# Data extracted from a collection

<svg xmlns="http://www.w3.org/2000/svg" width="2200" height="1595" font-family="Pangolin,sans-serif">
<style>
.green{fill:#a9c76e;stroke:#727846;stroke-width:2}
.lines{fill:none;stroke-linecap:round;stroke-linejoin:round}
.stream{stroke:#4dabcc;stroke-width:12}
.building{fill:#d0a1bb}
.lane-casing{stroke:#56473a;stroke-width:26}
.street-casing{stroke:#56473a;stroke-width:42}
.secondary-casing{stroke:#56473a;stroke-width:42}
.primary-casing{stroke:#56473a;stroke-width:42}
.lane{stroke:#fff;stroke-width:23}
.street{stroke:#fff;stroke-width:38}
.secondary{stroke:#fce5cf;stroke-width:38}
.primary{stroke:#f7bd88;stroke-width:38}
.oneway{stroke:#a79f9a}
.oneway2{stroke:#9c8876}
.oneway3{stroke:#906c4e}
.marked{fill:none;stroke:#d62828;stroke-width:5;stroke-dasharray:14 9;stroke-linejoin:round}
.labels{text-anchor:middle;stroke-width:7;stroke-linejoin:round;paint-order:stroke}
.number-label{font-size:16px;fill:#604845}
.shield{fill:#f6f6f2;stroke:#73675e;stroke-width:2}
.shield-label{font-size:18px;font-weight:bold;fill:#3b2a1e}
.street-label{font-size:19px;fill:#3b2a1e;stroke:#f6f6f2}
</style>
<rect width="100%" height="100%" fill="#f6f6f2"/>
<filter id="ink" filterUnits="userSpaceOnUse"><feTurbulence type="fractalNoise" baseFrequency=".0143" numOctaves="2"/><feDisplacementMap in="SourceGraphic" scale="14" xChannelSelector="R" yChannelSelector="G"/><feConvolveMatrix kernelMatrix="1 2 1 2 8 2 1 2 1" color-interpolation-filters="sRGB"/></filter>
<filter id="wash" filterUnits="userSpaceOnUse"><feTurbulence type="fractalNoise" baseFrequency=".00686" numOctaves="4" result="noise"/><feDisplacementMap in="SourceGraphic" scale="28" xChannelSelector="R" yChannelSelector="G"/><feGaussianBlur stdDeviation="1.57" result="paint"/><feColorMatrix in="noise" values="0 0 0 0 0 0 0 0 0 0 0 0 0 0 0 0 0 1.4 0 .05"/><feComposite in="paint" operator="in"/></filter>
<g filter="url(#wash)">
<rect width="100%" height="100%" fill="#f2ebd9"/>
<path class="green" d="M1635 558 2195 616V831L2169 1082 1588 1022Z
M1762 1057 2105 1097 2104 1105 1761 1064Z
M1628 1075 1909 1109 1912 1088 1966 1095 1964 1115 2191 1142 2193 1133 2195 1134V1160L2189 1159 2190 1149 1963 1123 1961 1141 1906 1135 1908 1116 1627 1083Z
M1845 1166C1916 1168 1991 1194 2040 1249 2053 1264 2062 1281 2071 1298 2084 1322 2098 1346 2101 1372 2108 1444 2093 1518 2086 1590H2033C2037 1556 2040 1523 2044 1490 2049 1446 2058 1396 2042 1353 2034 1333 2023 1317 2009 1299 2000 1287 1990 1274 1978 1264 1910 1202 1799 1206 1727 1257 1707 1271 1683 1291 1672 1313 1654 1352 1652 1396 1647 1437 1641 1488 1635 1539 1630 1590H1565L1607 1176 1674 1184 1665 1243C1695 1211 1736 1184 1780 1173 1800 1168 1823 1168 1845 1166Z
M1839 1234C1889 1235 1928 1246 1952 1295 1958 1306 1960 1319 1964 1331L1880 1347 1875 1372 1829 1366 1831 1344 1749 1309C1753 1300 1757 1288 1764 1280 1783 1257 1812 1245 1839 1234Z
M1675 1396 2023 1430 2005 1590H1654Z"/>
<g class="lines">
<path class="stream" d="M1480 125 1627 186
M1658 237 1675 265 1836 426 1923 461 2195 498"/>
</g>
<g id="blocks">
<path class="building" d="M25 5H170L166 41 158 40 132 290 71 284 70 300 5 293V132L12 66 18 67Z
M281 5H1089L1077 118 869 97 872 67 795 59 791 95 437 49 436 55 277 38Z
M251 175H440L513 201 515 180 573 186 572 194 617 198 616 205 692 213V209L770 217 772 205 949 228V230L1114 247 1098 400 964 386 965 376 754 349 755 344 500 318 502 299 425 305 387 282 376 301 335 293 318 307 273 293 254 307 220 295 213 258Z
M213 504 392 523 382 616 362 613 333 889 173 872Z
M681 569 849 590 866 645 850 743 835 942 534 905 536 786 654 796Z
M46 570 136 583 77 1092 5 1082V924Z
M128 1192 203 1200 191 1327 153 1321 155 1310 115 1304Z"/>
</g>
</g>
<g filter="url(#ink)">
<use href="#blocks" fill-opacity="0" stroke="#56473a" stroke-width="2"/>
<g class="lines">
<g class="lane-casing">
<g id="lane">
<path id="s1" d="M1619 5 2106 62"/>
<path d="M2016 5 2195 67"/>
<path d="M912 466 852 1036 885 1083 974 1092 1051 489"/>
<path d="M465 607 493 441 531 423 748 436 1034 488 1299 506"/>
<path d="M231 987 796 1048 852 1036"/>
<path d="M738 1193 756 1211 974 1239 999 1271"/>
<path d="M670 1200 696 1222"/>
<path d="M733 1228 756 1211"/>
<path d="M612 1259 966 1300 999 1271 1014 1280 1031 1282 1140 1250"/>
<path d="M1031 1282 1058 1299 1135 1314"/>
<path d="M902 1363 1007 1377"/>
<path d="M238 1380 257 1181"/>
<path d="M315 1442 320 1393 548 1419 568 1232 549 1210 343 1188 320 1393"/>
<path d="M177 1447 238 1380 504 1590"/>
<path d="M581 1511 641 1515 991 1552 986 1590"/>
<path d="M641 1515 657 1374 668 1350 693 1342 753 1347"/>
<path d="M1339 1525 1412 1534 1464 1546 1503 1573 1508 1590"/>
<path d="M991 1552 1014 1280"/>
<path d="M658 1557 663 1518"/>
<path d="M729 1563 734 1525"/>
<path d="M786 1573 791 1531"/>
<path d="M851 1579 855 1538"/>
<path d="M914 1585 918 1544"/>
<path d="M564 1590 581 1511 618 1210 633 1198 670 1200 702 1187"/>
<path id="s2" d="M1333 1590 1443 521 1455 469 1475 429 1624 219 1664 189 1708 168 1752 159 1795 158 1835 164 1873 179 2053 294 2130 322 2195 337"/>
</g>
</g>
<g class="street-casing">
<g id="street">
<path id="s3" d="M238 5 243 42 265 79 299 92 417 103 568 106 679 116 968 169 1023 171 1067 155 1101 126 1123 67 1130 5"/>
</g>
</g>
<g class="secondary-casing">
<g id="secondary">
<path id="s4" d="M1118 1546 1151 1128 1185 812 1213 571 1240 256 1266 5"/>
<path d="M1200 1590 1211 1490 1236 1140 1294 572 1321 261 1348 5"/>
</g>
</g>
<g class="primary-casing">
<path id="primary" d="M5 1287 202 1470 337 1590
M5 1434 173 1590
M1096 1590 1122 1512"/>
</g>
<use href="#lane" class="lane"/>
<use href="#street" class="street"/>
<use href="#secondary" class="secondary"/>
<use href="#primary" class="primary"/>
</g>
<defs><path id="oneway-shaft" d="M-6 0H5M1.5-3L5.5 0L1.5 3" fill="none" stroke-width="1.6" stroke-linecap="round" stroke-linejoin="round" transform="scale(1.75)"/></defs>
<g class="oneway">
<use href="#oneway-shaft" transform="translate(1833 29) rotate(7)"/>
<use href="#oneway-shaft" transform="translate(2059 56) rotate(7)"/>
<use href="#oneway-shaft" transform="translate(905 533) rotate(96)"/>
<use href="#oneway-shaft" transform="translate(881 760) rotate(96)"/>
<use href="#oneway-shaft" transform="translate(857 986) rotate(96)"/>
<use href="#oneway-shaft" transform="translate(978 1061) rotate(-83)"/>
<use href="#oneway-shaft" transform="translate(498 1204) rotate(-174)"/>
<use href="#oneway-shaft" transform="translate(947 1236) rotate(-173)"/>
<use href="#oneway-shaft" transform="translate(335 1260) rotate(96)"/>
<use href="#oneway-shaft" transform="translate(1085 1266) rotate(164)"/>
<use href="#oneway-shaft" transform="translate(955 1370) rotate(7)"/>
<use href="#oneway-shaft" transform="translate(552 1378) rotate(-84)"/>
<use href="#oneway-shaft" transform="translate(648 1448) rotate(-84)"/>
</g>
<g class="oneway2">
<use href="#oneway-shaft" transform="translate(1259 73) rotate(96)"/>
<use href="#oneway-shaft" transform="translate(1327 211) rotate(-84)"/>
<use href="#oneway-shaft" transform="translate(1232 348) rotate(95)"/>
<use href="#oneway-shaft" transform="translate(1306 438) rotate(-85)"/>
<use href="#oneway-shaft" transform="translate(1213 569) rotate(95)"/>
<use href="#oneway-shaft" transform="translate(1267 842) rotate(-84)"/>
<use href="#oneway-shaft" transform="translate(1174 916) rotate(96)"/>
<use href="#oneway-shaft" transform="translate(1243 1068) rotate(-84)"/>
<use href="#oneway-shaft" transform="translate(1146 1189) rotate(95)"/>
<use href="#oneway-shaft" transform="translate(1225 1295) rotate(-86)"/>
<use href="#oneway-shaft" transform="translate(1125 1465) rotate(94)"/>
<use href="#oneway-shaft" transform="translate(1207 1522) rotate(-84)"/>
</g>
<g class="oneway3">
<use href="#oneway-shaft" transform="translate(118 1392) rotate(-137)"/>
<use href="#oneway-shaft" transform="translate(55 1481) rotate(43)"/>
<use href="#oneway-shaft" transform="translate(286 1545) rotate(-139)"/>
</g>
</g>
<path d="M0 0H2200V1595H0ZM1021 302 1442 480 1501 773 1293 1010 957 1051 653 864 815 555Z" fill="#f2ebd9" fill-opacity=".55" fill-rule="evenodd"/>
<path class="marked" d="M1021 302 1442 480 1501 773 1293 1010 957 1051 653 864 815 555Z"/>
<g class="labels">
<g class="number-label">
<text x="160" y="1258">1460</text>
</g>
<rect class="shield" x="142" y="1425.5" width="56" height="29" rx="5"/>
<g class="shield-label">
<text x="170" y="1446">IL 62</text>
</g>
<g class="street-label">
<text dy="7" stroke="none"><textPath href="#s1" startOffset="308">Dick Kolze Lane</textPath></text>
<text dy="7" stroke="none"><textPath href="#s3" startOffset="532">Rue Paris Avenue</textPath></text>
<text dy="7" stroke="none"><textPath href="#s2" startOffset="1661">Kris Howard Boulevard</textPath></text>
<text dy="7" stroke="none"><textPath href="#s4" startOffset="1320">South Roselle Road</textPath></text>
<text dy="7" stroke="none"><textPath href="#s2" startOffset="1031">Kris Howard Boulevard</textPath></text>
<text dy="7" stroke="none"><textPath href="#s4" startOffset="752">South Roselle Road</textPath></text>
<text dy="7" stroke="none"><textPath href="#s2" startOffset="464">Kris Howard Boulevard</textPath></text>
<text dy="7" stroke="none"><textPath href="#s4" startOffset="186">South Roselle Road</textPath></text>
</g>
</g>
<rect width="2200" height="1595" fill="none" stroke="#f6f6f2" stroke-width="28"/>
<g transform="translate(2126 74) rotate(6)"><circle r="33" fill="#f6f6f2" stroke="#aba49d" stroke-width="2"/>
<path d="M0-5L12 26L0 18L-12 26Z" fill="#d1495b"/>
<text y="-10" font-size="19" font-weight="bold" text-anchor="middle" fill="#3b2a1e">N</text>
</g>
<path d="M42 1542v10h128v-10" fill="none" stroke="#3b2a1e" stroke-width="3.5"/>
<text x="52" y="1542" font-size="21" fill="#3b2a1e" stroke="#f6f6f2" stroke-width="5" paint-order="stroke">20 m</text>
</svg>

# EXERCISE
How many of the lines above include the word "building"? State that number and nothing else.

# RESPONSE
2